[POSTPONED] Fairer and Firmer? Justice and Constitution in Malaysia Today
POSTPONEMENT OF EVENT
Due to unforeseen circumstances, the above webinar (scheduled for Monday, 16 November 2020 at 3.00 pm) has been postponed until further notice.
We apologise for any inconvenience caused and look forward to your participation at other events organised by ISEAS – Yusof Ishak Institute.
MALAYSIA STUDIES PROGRAMME WEBINAR
About the Webinar
Amidst Malaysia’s political upheavals, the justice system and constitution have offered glimmers of progress and handholds for stability. However, continuities from the past indicate persisting lack of check and balance. Under Pakatan Harapan, corruption was prosecuted, and the Attorney-General’s chambers and anti-corruption agency signalled a tilt toward independent law enforcement. The apex of these developments is the July 2020 conviction of former Prime Minister Najib Razak – under the Perikatan government to which he belongs. But clampdowns against dissent, and unresolved disappearance and child custody cases, raise questions about the authorities’ integrity and accountability.

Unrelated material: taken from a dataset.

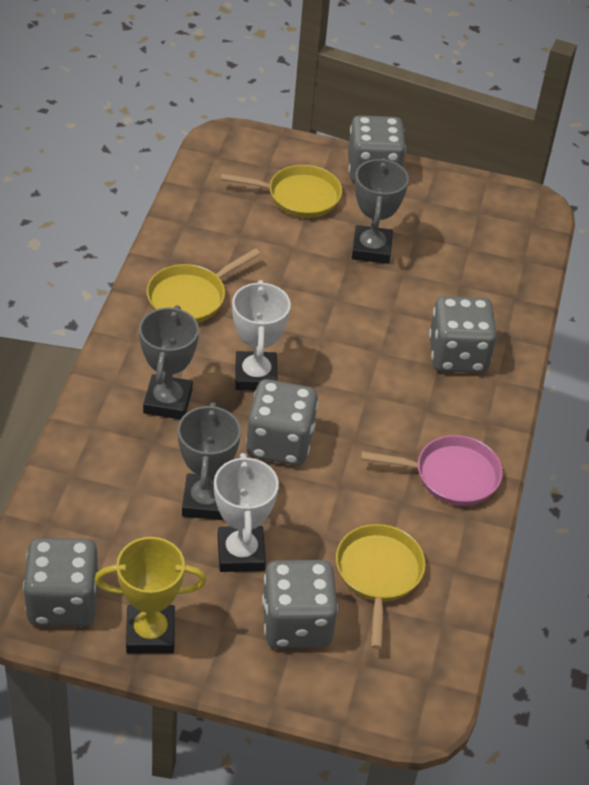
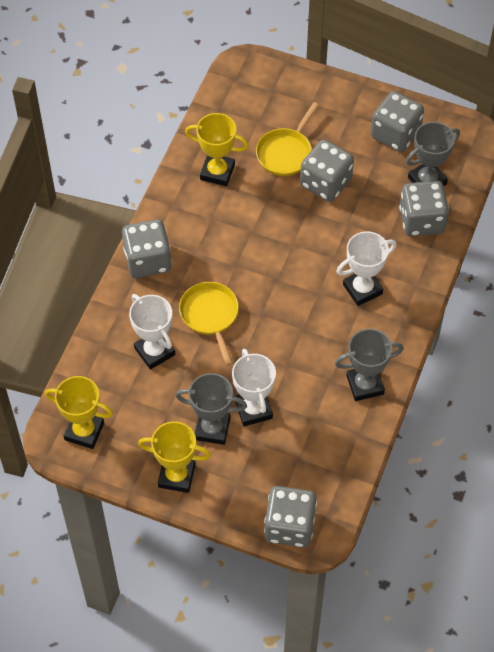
pink pan: 1 -> 0
white trophy: 2 -> 3
yellow pan: 3 -> 2
yellow trophy: 1 -> 3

The federal constitution has grown in Malaysia’s public consciousness. Pakatan failed to amend the constitution in line with the Malaysia Agreement 1963, but succeeded in lowering the voting age from 21 to 18. The founding of the “Malay unity” Muafakat Nasional pact, the dominant force within the Perikatan ruling coalition, prominently referenced the constitution. The constitutionality of the change of government from Pakatan to Perikatan, and of the recent overruled emergency declaration, have also generated vibrant debate, as Malaysia witnessed the workings of constitutional monarchy.
At this webinar, our panel will grapple with the following important and difficult questions, from legal practitioner and legal scholar perspectives:
- How have justice and human rights progressed under Pakatan and Perikatan?
- How significant were Pakatan’s reforms to the justice system, and will change endure?
- Is renewed emphasis on the constitution helping Malaysia find common ground, or widening division?
About the Speakers
Surendra Ananth holds a law degree from the National University of Malaysia, and a Masters in International Human Rights Law from the University of Oxford. He was admitted to practice as an Advocate and Solicitor of the High Court of Malaya in July 2015, and presently runs his own law firm. He is Chairperson of the Kuala Lumpur Bar Practice Reform Committee and Co-Chairperson of the Constitutional Literacy Initiative, an initiative between the Malaysian Bar and University Malaya to increase constitutional literacy.
Dian Shah (PhD, Duke) is Assistant Professor of Law at the National University of Singapore. Her research spans the fields of law and religion, comparative constitutional law, and human rights. Dian is the author of Constitutions, Religion and Politics in Asia: Indonesia, Malaysia and Sri Lanka (2017), co-editor of Law and Society in Malaysia: Pluralism, Religion and Ethnicity (2018) and the editor of the Asian Journal of Comparative Law’s Special Issue on ‘Religion and Constitutional Practices in Asia’ (December 2018).